[[ RECORDS PROVIDED open ]]
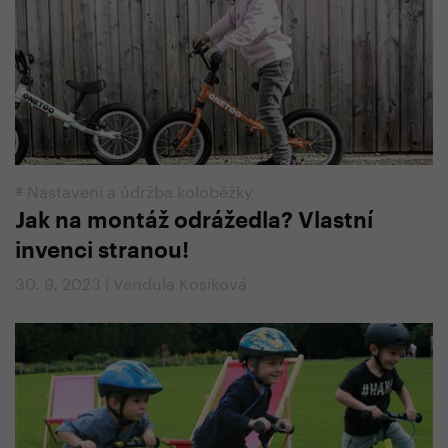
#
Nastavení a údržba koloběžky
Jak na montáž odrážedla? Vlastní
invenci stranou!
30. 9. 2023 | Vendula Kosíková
[[ RECORDS PROVIDED closed ]]
[[ RECORDS PROVIDED open ]]
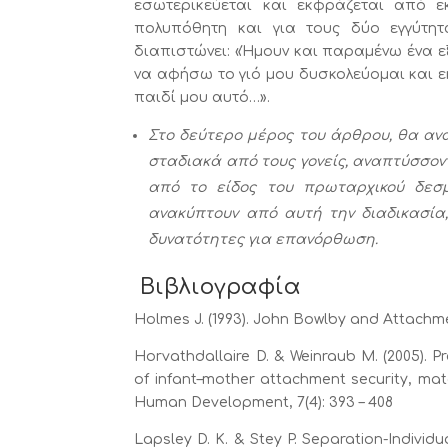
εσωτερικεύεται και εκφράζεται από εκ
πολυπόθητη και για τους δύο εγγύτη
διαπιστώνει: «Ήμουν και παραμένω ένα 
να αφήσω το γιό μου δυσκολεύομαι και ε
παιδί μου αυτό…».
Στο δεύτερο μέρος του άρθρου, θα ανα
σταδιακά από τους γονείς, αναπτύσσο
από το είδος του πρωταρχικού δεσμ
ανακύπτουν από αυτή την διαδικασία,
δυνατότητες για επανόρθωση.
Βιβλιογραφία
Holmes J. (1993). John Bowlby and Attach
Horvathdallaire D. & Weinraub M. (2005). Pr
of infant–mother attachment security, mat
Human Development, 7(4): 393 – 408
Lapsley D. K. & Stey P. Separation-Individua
[[ RECORDS PROVIDED closed ]]
**WHAT THIS TASK INVOLVES:**
Locate each line in the records that contains the word "τους" and copy those lines. Matches must have the same uppercase and lowercase letters.

**ANSWER TO THE PROBLEM:**
πολυπόθητη και για τους δύο εγγύτη
σταδιακά από τους γονείς, αναπτύσσο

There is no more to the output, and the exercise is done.